Study text
What do the Nazca lines and pyramids have in common? They are “spiritual”, often thought to involve aliens or numinous inspiration. And yes, we have pretty good ideas about how the pyramids and Nazca lines were constructed, though the significance of the lines are debated. As for the Miringa Te Kaakara, that is simply a cross-shaped house whose “principles of construction” are well known.

This school has been going about four years, but hasn’t been formally assessed in terms of educational outcome. Nevertheless, the teachers express overwhelming enthusiasm about the results:

When Henarata Ham (Te Aitanga aa Hauiti) principal at Te Kura oo Hirangi in Tuurangi was asked “Why did you do it?” the simple answer was, “Why not?” She said that after surveying whaanau and staff there was a 100 percent uptake for the concept. “So far, there have been no negatives, all of the results have been positive. This is the foundation for all of our knowledge, growing our iwi and whaanau citizens.”

From Newshub:

The Ministry of Education told The Hui: “The establishment of Te Kura Kaupapa Maori o Tūtūtarakihi delivers on education objectives for ākonga Māori, tamariki, and rangatahi to be able to access kaupapa Māori learning where they and their whanau are connected and engaged.”

(Translation: “The Ministry of Education told The Hui: “The establishment of Te Kura Kaupapa Maori o Tūtūtarakihi delivers on educational objectives for Māori students, children, and young people to be able to access standard Māori learning where they and their family are connected and engaged.”)

Could there be confirmation bias here? We won’t know until there’s a formal assessment of the students’ progress and knowledge.

And there’s this:

It added: “Kura Kaupapa Māori settings deliver great educational achievement and wellbeing outcomes for their akonga Māori, and their whanau.”

Rangimarie said the children and their whanau benefit through the revival of lost customs.

“If we truly seek well-being through that path, we can continue. There is no well-being for the Māori people living in poverty and illness. Therefore, this is one way to restore well-being to our people.”

What is expected
How long has the school in the passage been running? You don't need the items to answer.

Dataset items
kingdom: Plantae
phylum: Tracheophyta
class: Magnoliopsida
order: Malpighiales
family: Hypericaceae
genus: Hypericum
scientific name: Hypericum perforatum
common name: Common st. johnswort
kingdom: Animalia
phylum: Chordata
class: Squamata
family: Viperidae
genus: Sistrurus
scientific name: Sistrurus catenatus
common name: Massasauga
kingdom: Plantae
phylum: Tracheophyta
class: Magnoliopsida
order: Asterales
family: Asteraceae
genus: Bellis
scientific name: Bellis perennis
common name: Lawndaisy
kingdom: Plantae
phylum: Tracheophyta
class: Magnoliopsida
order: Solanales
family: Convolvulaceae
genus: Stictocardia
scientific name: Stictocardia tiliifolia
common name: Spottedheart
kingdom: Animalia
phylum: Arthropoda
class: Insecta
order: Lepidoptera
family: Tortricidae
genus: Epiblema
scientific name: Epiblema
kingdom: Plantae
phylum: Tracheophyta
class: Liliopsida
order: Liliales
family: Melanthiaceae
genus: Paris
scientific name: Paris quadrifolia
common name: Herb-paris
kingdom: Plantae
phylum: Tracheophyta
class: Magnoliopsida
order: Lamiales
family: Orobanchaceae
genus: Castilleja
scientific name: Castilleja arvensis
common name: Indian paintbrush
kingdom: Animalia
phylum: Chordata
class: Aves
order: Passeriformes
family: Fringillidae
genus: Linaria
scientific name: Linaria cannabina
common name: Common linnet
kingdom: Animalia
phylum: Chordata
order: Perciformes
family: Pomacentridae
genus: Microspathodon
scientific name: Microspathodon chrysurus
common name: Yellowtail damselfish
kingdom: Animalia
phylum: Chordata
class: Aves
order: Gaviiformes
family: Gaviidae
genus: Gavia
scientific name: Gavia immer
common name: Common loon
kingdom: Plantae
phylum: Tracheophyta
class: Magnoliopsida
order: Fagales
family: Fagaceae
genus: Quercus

Exercise solution
About four years.